Advertisement

YURTTA SOSYALİZM, CİHANDA KOMÜNİZM!

KURTARICI BEKLEMEK


Kurtuluş ve kurtarıcı arasında, organik bir bağ olduğu, anlaşılan bir gerçek. Anlaşılamayan ise, kurtuluşun ne sıfat alıp alamayacağı ve kurtarıcının kim olup olamayacağı konusudur.
 
Kurtarıcı fikri, çoğu din ve kültürlerde yer edinmiş ve kavramı karşılayan kelimeler, diller ve dinlere göre değişmiştir.
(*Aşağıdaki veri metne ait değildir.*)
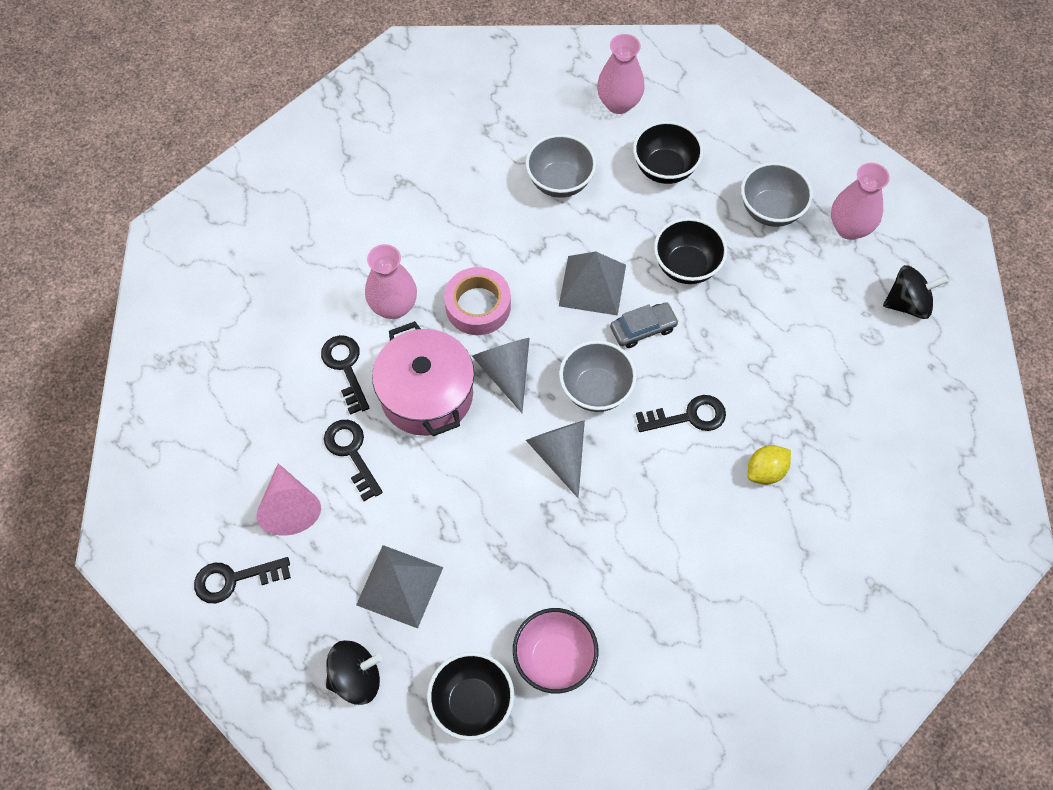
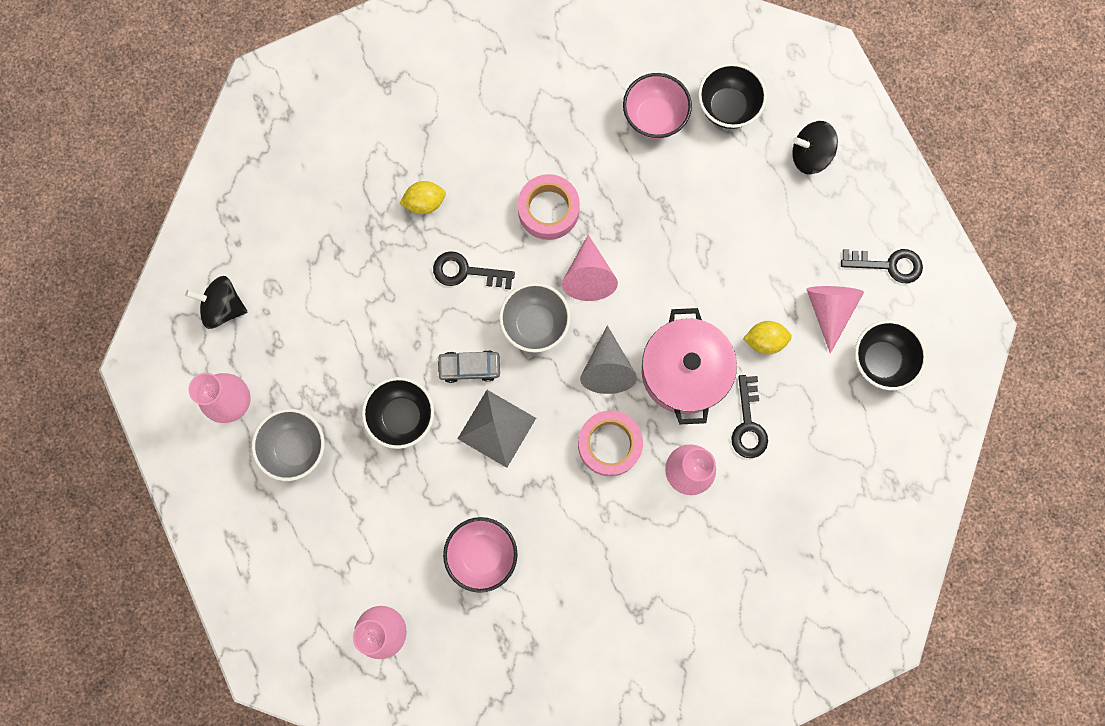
camera: 160 degrees left, 15 degrees up
black key [324,420,383,501] -> yellow lemon [743,321,792,354]
grey pyramid [356,545,443,628] -> none
grey bowl [525,134,596,198] -> pink bowl [443,517,518,593]
grey cone [526,420,585,498] -> pink cone [562,235,618,301]
black bowl [633,121,704,184] -> black bowl moved to [855,320,927,391]
none -> pink tape [517,174,580,240]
Çoğu din ve ulusun beklediği kurtarıcı, kendi tarihinin maddi gerçekliğine bağlı gelişen psikolojik ve sosyolojik koşullarda belirmiştir.
 
Çaresizlik içerisine düşmüş ve her çaresizlikte, kurtarıcı beklemeye alışmış toplum, uzlaşmacı-uysal bir karaktere dönüşmüştür. Sorumlulukları bir başkasına yüklemek ve gerçeklerden kaçmak, toplumun karakterinin bir parçası haline gelmiştir. Bütün bu bekleyişin temelinde, kendi bağımlı kişilik yapısı, bilgi ve deneyim eksikliği, özgüven eksikliği ve korkaklık vardır. Bütün bu özellikler, toplumu oluşturan bireylerin kişisel gelişimini tamamlayamamasının getirdiği yetersizliklerdir. Kurtarıcı beklemek, mevcut durumlarda ortaya çıkabilecek en pasif tepkidir.
 
Kurtarıcının ortaya çıktığı sanıldığında ise, onun otoritesine kulluk da beraberinde ortaya çıkacaktır. Yapılan her şey, sorgusuz kabul edilecek ve yapılan her işte "bir hayır vardır" denilecektir. Sonuç olarak sorgulanmayan, eleştirilmeyen kurtarıcı, diktatöre dönüşecektir. Burada, toplumsal kurtuluşa değiniyoruz. Peki kurtuluşun bireyseli olur mu? Örneğin, ekonomik özgürlük elde etmiş olması, bireyin kurtuluşu mudur? Toplumsal kurtuluş gerçekleşmeden, bireyin kurtulması mümkün müdür? Bence, bireysel kurtuluş, liberallerin yalanıdır. Peki toplumu kurtarma görevi kimindir?